The car lasted three months, which, frankly, was two and a half longer than even the most optimistic among L'Aigle's friends had predicted. L'Aigle himself took to patting the car fondly when its age and temperament got the better of it, saying that it was not the car's fault that it had been forced from retirement. When at last Patafix sputtered to its final halt - going the wrong way down a badly signaled one-way street - Combeferre took charge of it, having long since declared his intentions to use it to test what he called, "a cinematic depiction of vehicular liminality" or, in French, recreating Chitty Chitty Bang Bang. (Joly and L'Aigle called Enjolras Truly for weeks.
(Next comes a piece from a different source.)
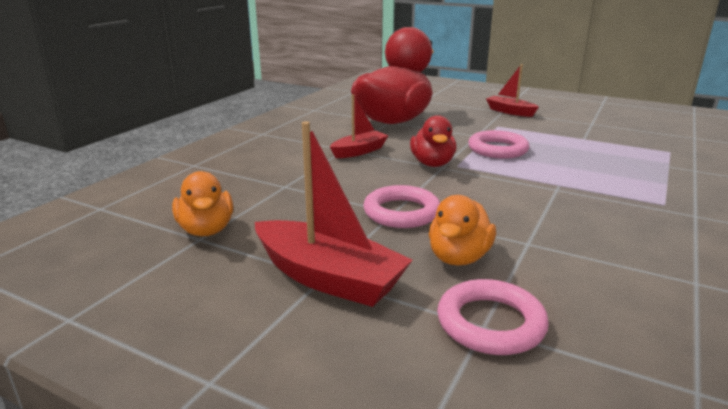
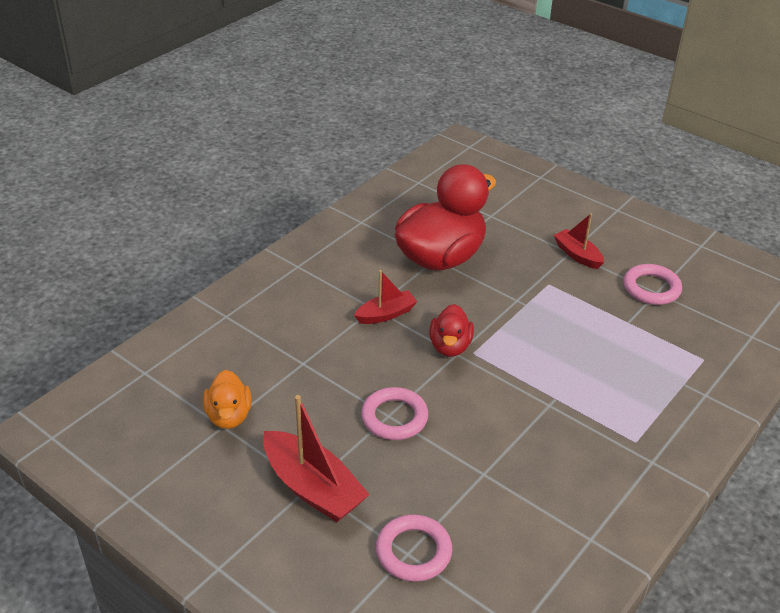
camera: 10 degrees right, 15 degrees up
orange duck [429,195,496,266] -> none
pink ring [468,130,529,159] -> pink ring moved to [624,264,682,305]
The joke was rather lost on him, but he accepted the offered sweets with bemused gratitude.)

L'Aigle, unphased by his car's untimely death, left Patafix to Combeferre's tender mercies and caught a bus.

For Christmas the next year, Grantaire presented him with a custom-made tricycle, bright red in color and sporting a sign on the back proclaiming, "I break for Diogenes." L'Aigle rode it proudly around town, even as it began listing to the right and developed a tendency to attract dogs, pigeons, and gamins. When the contraption hit a rut and plunged passenger first into a well placed, sewer, L'Aigle abandoned it to its fate and, smiling, caught a bus.